A meno di essere poeti mistici come il grande Jacopone da Todi (1236-1306) e san Giovanni della Croce (1542-1591), uno dei più grandi poeti spagnoli, sacerdote e autore del Cantico spirituale. Oggi veramente un'eccezione ci sarebbe: si tratta di Giovanni Costantini, settantatreenne sacerdote e poeta di Sandrigo (Vicenza), che rappresenta un interessante e originale esempio di linguaggio mistico con i suoi dialoghi serrati a tu per tu con lo Sposo del Cantico dei cantici (Lo sposo è mezzanotte, Ares; Nei blu di santa Trinità, Santi Quaranta).
Un ultimo esempio di poesia che va a braccetto con la teologia è rappresentato dalla recente uscita in Italia della raccolta La dodicesima notte (Ancora), libro-rivelazione dell'attuale arcivescovo di Canterbury, il gallese Rowan William, primate della Chiesa anglicana. Parole scabre come pietre. Concretissime eppure visionarie ed epifaniche. Così forti da richiamare alla mente la domanda del teologo tedesco Karl Rahner: "Dove sono finiti i bei tempi in cui i grandi teologi erano anche poeti e componevano inni?".

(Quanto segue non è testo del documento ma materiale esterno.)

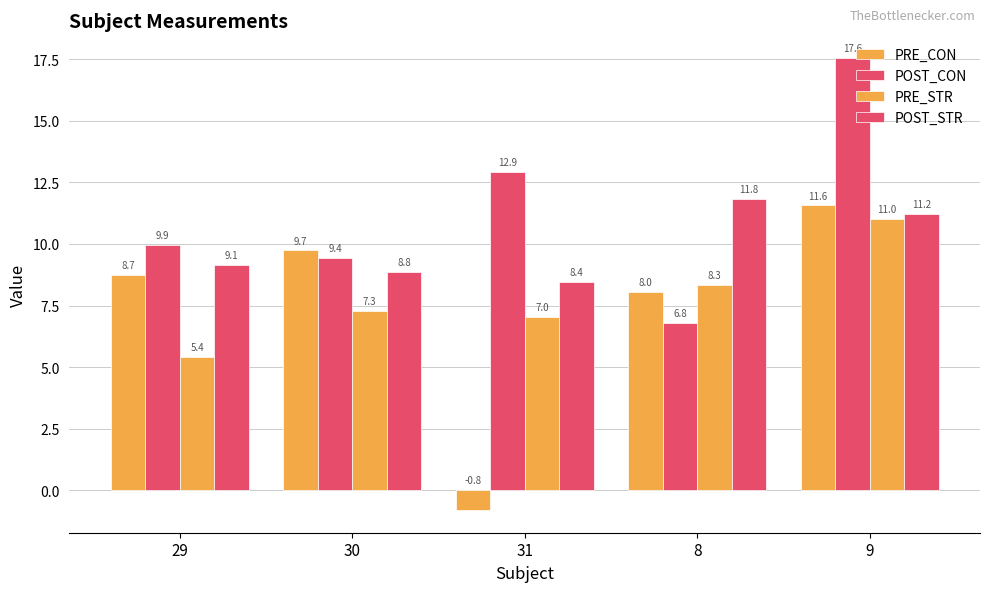

Does the chart contain any negative values?

Yes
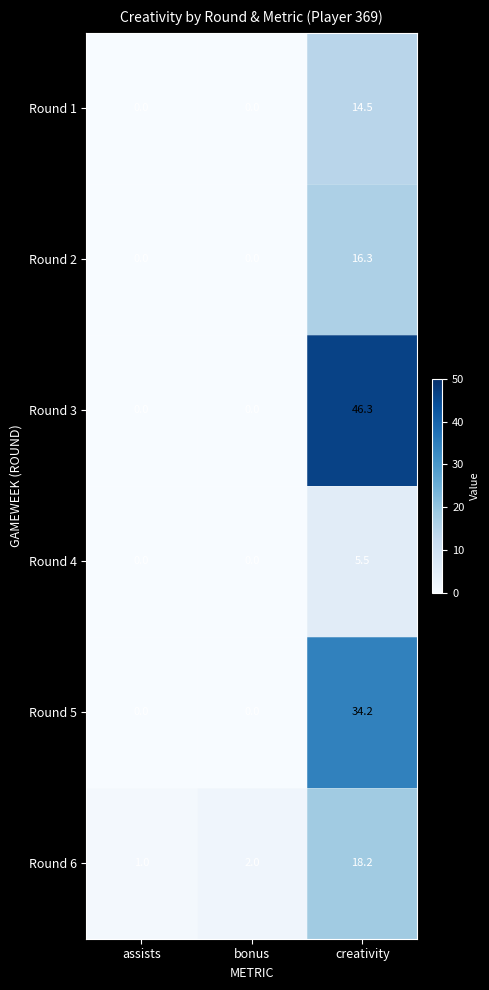

Which series has the largest total across all categories?

Round 3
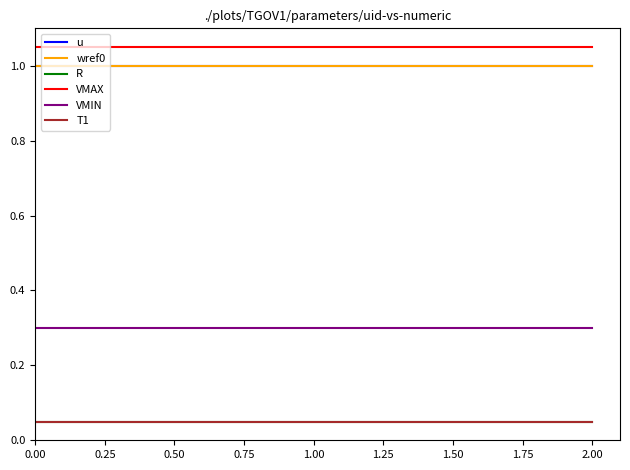

Reading left to right, what are all the values shown in this chart?

u: 1.0	1.0	1.0
wref0: 1.0	1.0	1.0
R: 0.1	0.1	0.1
VMAX: 1.1	1.1	1.1
VMIN: 0.3	0.3	0.3
T1: 0.1	0.1	0.1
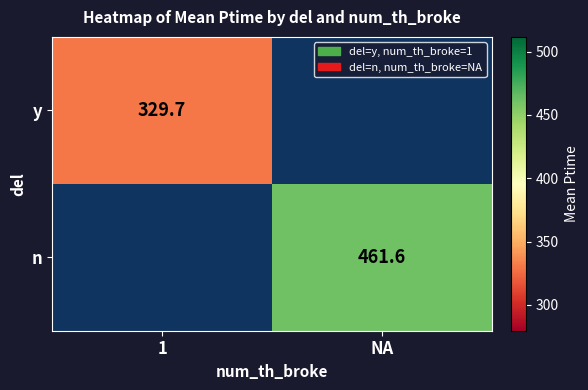

Count the number of data series in this chart.

2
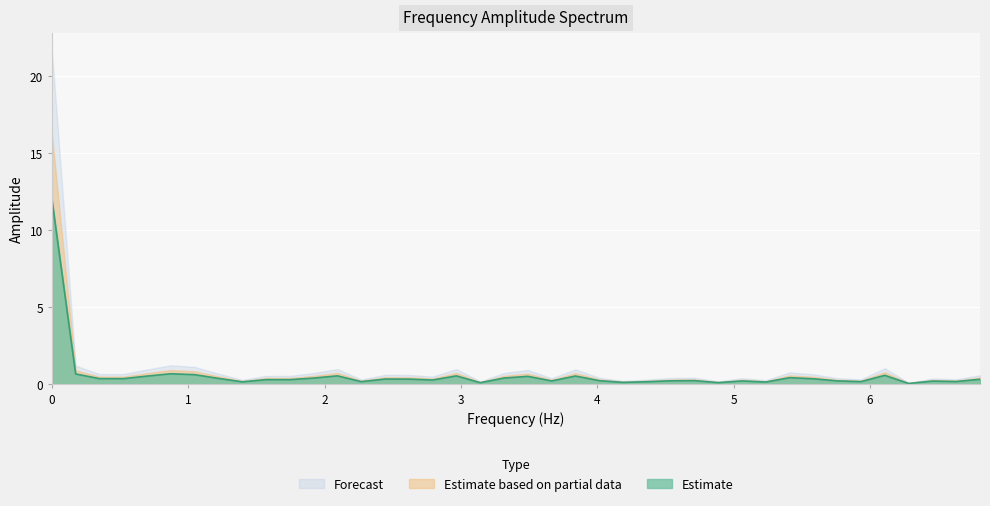

How many categories are shown in the chart?

40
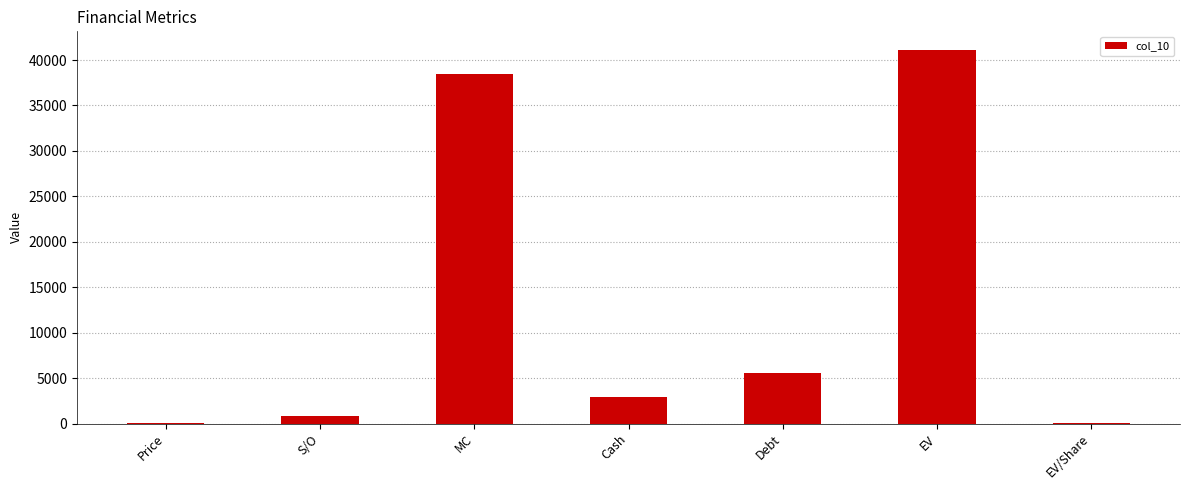

Count the number of data series in this chart.

1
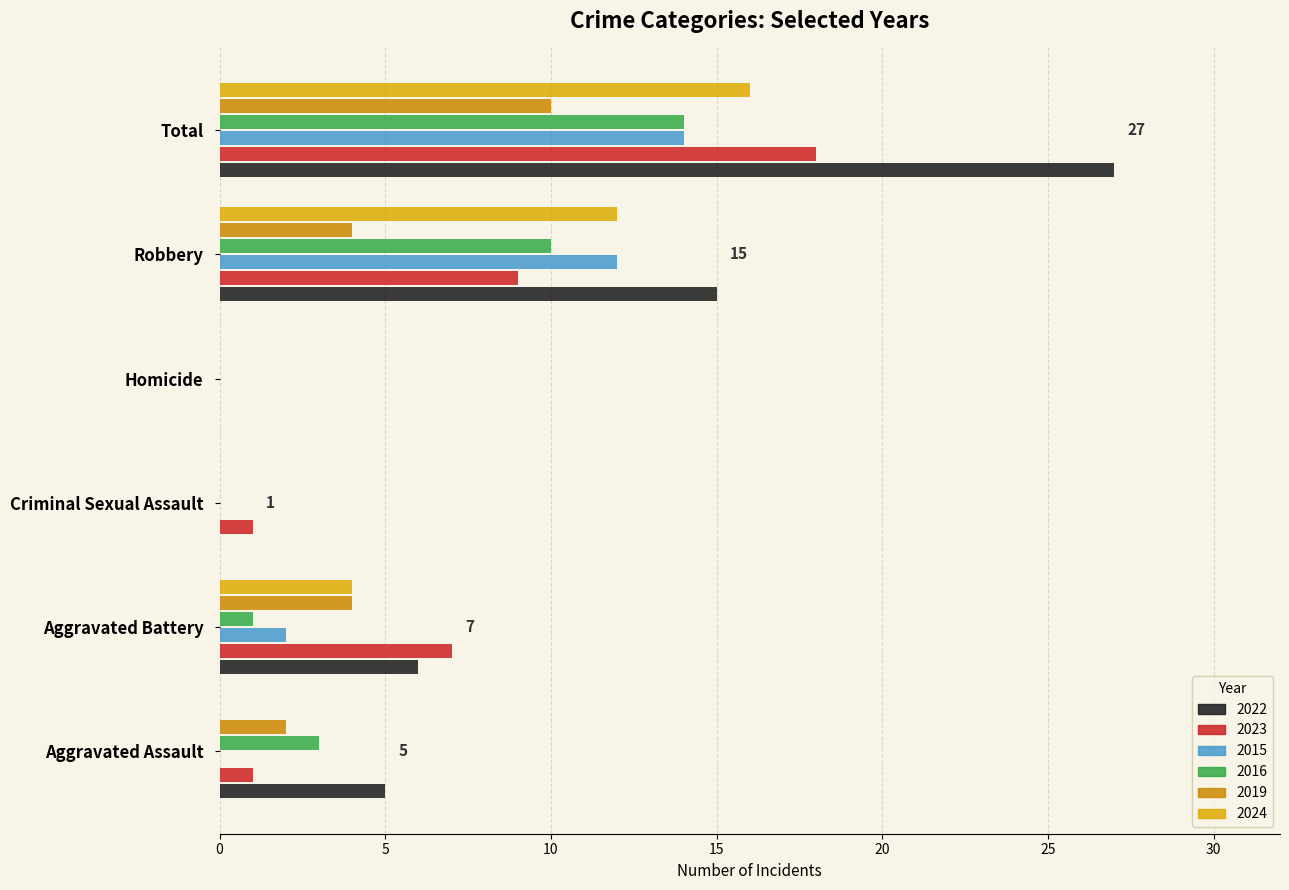

Count the number of data series in this chart.

6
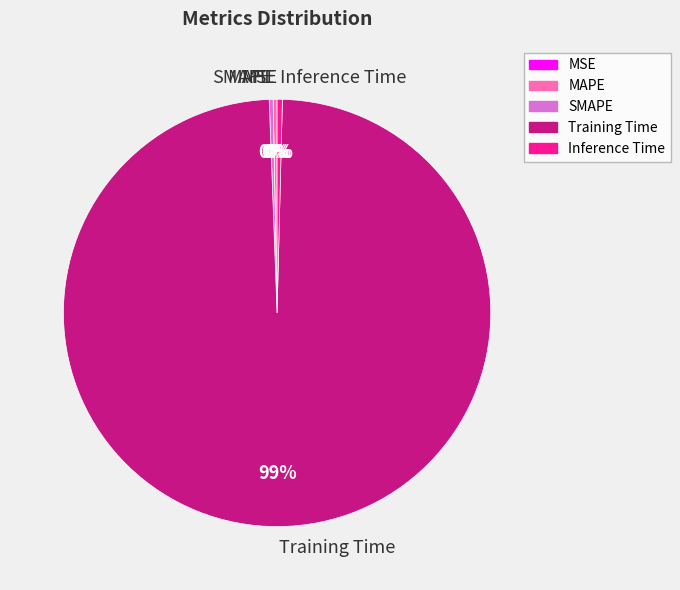

Is it true that Inference Time is 0% of the pie?

True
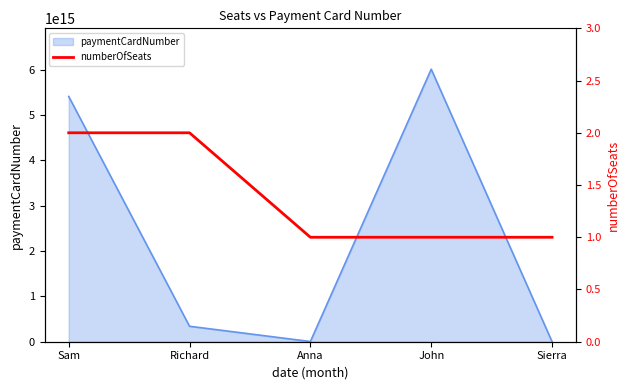

At which label is paymentCardNumber closest to 3006117280661565?

Sam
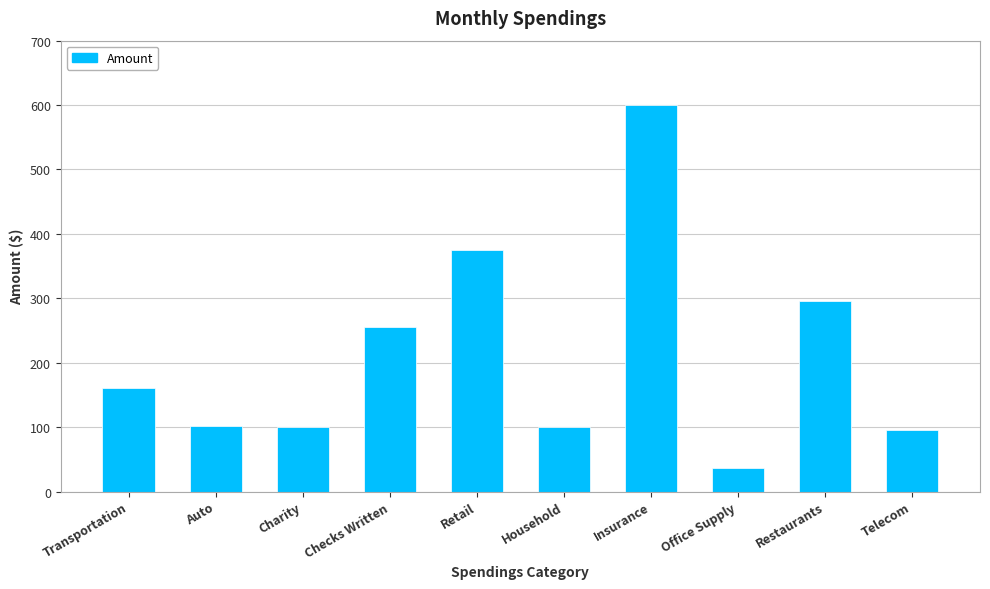

What is the difference between the values at Transportation and Charity?

60.0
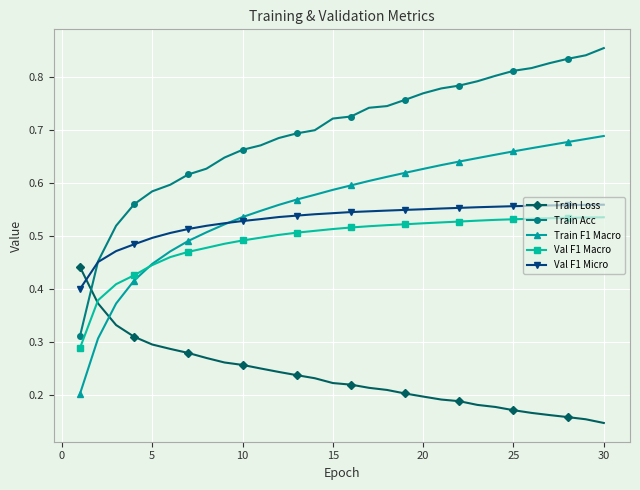

Which series has the widest spread of values?

Train Acc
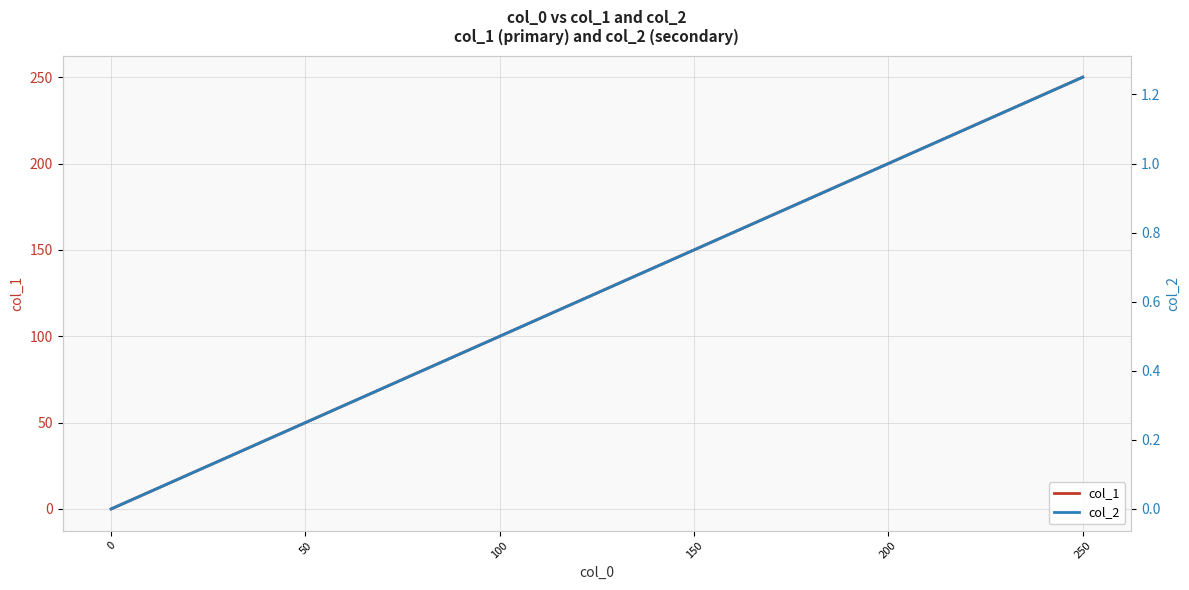

Does the chart display data point markers on the line(s)?

No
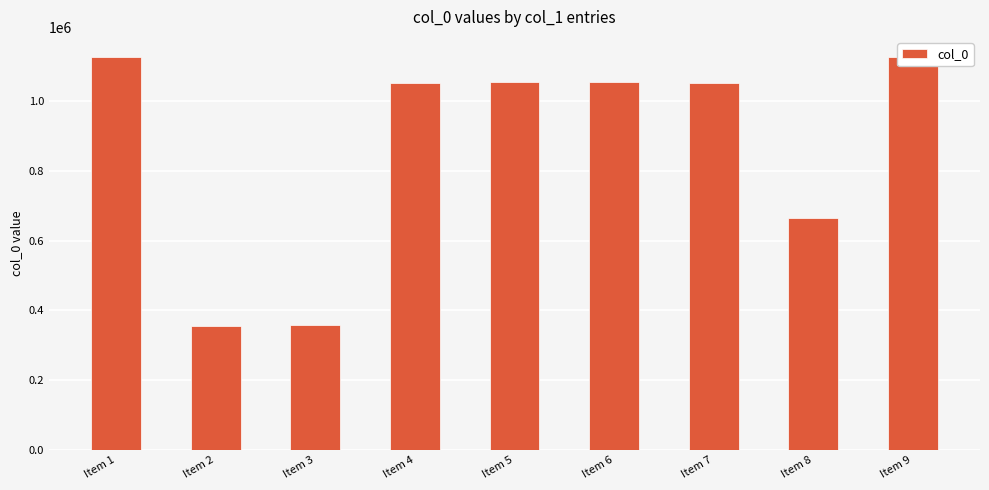

What is the value of the 5th bar from the left?

1055128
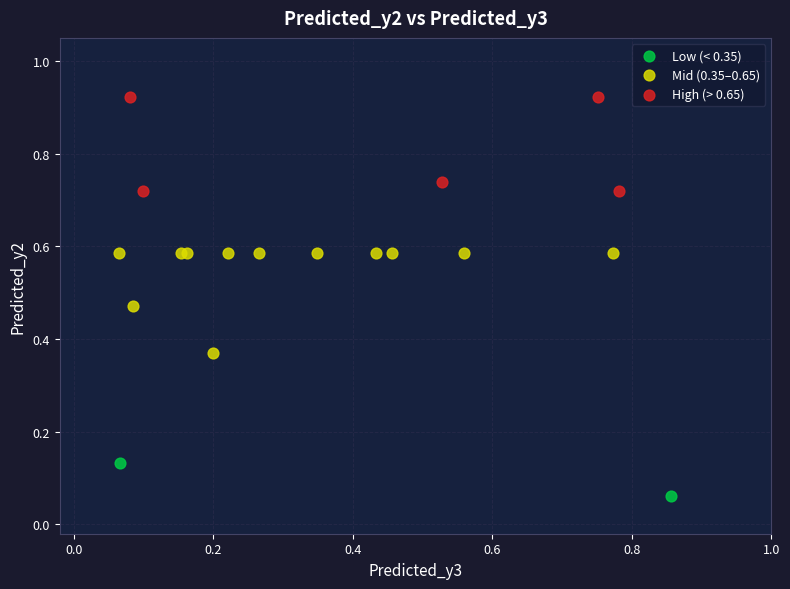

Which series contains the highest Y value?

High (> 0.65)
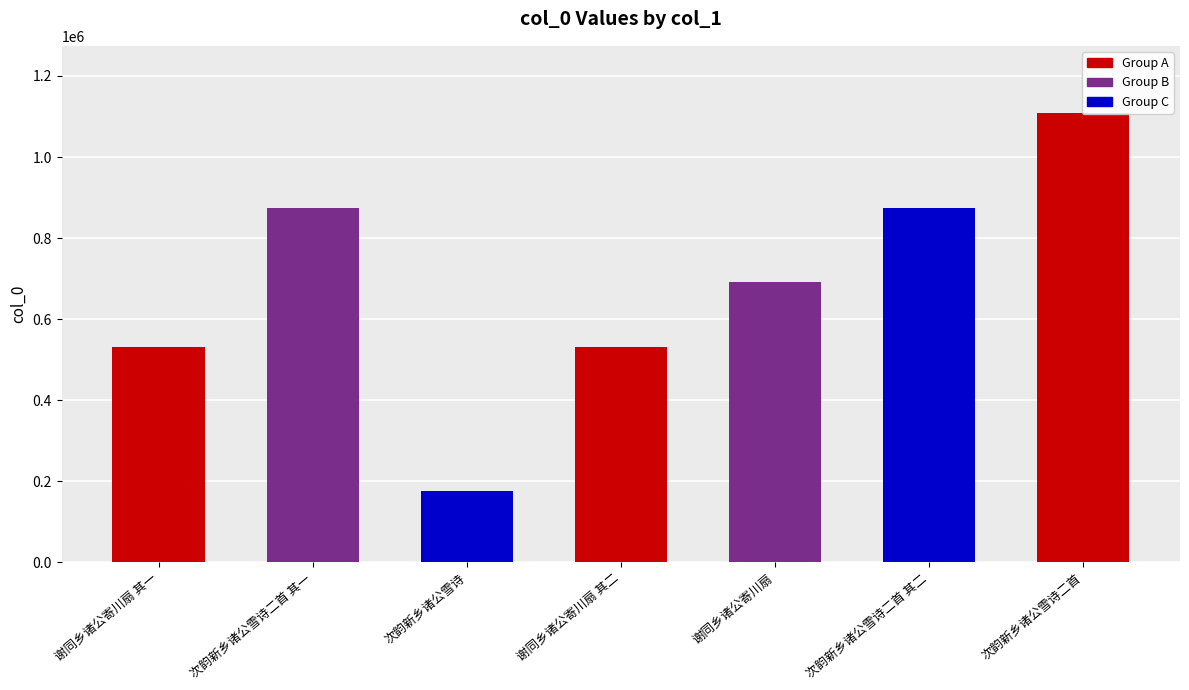

What is the change in value from 次韵新乡诸公雪诗二首 其一 to 谢同乡诸公寄川扇 其二?

-342125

IL POETA DI VARSAVIA (scheda biografica)

Jan Twardowski (1915-2006) è uno dei più noti poeti polacchi, tradotto in molte lingue e insignito di premi a livello internazionale. Nasce a Varsavia, città dove intraprende gli studi letterari, interrotti nel 1939 allo scoppio della Seconda guerra mondiale. Partecipa all'insurrezione del 1944; ferito e arrestato, riesce a evitare la deportazione in Germania e rientra a Varsavia dove, all'età di 30 anni, entra nel seminario metropolita e riprende gli studi. Ordinato sacerdote nel 1948, è viceparroco, insegnante di religione e poi rettore della chiesa di San Giuseppe presso il convento delle Visitandine. Inizia a pubblicare poesie nel 1932 su una rivista studentesca, ma la sua prima raccolta ufficiale risale al 1937. Seguirono "Poesie" (1959) e poi "Segni di fiducia" (1970), opera che lo rivelò al grande pubblico internazionale e gli valse l'appellativo di "poeta di corte di Giovanni XXIII".